HOUSTON -- Ken Waldichuk couldn’t make it out of the third inning on Sunday at Minute Maid Park, and the A’s ended a six-game road trip through Texas on a less-than-ideal note.
Waldichuk surrendered five runs on five hits with three strikeouts in 2 2/3 innings, the shortest outing of his young career. It was the second straight outing in which Waldichuk allowed five runs, after he yielded just four runs combined over 10 innings in his first two starts.
The left-hander said Houston’s lineup was a good challenge, but it was also a learning experience.
“Command was better than the previous starts, I thought,” Waldichuk said. “They had some good approaches, hit some pitches and capitalized on those baserunners.”
After striking out Chas McCormick to start the third, Waldichuk allowed five straight baserunners, underscored by a three-run double by Yordan Alvarez and an RBI double by Alex Bregman. Waldichuk induced a flyout from Kyle Tucker, but Yuli Gurriel’s RBI single ended his day.
A's manager Mark Kotsay said Waldichuk’s command was particularly good in the second inning.
“Third inning, he came out and lost command of that fastball arm side,” Kotsay said. “He tried to get in the lane down and away, he couldn’t locate it, and then he was forced to use the breaking ball up in the zone, and they really took advantage of that.
“Again, we talk about this lineup and this team. We’ve played some really good teams. Obviously, [the Astros] -- middle of that order is exceptional, and you’re not going to get away with mistakes.”
The A’s were able to get some offense going in the sixth but missed the chance to get to Astros starter Framber Valdez, who set an MLB single-season record with his 25th consecutive quality start.
Dermis Garcia hit a two-run double in the sixth, accounting for both of Oakland’s runs. It was his second two-run knock of the series after lacing a two-run single in Thursday’s series opener.
“I think Dermis is continuing to show us his ability to hit the baseball and drive the baseball,” Kotsay said. “The ball he hit today had some top spin but got over the left fielder’s head. It was hit well. He’s continuing to take good at-bats.”
Sean Murphy followed Garcia with a hard-hit ball down the third-base line, but Bregman made a diving stop for the out. Two more grounders to third ended the sixth.
“A lot of young hitters in this lineup that are making adjustments.

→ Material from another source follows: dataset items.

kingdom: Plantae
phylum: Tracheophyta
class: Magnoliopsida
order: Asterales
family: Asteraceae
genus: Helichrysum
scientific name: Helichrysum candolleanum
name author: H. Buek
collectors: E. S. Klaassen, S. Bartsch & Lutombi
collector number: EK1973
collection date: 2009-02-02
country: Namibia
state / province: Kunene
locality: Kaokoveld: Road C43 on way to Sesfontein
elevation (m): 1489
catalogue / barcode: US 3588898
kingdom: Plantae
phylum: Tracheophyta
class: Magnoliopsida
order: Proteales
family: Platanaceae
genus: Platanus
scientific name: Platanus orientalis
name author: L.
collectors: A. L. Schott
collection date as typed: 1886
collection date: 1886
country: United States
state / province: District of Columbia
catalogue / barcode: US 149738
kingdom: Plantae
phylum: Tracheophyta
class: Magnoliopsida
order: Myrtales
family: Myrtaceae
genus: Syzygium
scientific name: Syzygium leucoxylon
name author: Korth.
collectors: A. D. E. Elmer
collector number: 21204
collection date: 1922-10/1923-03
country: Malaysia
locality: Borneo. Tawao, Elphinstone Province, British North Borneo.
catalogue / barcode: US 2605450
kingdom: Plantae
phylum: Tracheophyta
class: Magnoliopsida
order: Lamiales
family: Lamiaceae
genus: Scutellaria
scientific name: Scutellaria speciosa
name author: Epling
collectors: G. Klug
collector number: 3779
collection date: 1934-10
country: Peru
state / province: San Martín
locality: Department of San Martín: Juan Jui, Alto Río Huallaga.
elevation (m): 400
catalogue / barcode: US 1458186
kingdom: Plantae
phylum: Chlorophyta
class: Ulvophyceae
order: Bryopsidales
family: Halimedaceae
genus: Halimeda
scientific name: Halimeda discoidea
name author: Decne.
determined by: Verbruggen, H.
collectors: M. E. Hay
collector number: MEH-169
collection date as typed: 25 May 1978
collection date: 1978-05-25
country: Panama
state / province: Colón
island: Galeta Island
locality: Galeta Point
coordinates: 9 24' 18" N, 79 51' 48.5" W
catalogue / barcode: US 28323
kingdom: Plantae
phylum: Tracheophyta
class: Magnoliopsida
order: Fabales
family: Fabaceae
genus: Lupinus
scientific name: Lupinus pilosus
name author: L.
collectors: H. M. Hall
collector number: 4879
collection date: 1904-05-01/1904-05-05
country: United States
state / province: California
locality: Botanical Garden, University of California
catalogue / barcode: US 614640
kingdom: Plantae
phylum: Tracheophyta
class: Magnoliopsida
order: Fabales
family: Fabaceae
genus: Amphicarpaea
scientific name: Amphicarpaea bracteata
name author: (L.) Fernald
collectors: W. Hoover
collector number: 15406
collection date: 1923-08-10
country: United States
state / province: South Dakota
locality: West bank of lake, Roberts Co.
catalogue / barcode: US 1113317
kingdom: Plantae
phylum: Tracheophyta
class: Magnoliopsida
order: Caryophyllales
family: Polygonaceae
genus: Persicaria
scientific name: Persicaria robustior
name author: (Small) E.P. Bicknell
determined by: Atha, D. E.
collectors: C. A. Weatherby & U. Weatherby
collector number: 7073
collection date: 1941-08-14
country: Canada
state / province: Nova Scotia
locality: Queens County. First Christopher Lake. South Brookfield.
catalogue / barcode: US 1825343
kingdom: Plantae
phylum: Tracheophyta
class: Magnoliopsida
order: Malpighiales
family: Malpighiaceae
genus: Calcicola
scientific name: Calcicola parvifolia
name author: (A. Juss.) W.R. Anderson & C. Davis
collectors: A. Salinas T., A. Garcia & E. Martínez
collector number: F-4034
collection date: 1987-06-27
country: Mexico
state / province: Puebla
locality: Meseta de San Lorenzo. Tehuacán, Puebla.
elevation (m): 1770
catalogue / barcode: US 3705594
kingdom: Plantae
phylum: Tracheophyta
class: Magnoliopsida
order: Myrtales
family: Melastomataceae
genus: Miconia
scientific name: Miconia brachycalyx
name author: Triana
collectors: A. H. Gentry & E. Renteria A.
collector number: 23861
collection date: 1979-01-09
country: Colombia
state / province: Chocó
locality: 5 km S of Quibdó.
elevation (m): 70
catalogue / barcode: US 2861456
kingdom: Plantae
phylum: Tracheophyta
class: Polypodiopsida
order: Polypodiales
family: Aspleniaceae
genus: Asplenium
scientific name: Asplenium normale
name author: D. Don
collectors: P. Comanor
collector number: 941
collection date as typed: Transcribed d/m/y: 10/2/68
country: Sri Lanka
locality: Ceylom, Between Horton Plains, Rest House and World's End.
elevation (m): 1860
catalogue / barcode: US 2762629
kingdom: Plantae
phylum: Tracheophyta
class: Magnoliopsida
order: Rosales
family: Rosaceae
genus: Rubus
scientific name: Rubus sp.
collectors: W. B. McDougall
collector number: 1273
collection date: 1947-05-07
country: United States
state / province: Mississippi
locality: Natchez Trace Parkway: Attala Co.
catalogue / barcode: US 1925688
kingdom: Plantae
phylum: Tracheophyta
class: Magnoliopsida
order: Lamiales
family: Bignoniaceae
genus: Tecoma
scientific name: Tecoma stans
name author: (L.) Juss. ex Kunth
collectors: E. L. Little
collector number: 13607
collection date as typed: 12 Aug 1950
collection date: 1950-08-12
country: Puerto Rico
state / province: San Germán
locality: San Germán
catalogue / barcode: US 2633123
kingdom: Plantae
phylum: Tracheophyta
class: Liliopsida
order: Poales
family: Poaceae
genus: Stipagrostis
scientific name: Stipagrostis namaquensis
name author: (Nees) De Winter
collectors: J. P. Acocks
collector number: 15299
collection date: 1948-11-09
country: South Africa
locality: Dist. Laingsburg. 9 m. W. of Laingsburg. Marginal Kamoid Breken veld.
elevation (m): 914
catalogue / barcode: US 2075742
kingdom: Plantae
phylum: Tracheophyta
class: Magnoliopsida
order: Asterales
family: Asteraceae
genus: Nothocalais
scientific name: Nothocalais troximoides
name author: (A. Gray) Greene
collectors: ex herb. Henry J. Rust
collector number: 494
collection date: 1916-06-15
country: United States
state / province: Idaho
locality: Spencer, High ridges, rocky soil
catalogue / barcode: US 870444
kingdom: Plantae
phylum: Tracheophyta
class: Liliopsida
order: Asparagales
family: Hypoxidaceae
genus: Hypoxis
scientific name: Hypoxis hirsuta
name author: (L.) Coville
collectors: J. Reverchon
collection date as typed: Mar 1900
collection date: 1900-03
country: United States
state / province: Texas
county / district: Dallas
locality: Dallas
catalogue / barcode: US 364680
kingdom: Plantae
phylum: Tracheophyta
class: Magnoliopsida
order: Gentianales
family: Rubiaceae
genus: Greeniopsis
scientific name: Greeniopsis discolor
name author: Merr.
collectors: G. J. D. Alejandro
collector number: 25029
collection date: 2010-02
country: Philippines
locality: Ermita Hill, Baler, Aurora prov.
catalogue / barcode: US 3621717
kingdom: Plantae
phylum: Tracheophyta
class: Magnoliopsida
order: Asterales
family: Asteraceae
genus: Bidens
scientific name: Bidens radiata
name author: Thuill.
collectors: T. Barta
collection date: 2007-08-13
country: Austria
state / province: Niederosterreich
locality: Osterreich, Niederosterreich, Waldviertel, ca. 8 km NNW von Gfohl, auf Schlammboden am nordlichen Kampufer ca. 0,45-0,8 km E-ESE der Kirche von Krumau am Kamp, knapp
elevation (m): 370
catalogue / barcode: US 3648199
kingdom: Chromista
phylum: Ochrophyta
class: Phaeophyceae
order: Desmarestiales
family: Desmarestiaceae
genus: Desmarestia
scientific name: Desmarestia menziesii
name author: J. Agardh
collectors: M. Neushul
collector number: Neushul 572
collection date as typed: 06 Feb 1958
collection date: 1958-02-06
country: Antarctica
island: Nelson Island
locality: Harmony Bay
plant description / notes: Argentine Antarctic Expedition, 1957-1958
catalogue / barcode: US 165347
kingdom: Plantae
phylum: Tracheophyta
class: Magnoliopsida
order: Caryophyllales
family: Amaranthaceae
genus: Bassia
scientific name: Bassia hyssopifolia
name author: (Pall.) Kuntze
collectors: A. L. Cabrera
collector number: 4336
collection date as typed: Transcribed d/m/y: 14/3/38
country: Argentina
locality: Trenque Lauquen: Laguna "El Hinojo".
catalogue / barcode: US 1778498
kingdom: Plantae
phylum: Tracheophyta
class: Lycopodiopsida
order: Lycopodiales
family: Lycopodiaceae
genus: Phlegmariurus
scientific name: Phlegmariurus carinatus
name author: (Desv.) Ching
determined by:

The league is making adjustments to them, and when you’re facing a quality team with quality pitching, they have the opportunity to really exploit some holes,” Kotsay said. “I think we saw that this series. That’s part of the process, as well.”
It was a special day for Jordan Diaz, who got his first Major League hit in the seventh on a single to center off Phil Maton.
“It was truly special for me, because it’s been a dream come true,” Diaz said through an interpreter. “I’ve dreamed of this for a very long time. … When I went out there for the first inning, when it was my turn to go, I just felt overwhelmed. It was such an exciting feeling. I just felt very proud, and I’m just very happy to be here.”
“Diaz, obviously, getting that first one out of the way is big,” Kotsay said. “He did it really nicely on a fastball in, stayed inside the baseball. We’ve been hearing what kind of hitter he’s been this year, and that was an at-bat that really reflects it.”
With 15 games remaining, Oakland has nine games left against playoff teams and contenders, including the next six at home against the Mariners and Mets.
“I think this team has competed all year,” Kotsay said. “We fight. We have shown that. We’re playing some good baseball teams right now that are going to be in the postseason, that you are going to watch play in October. ... It’s a test, and we are going to continue to grind.”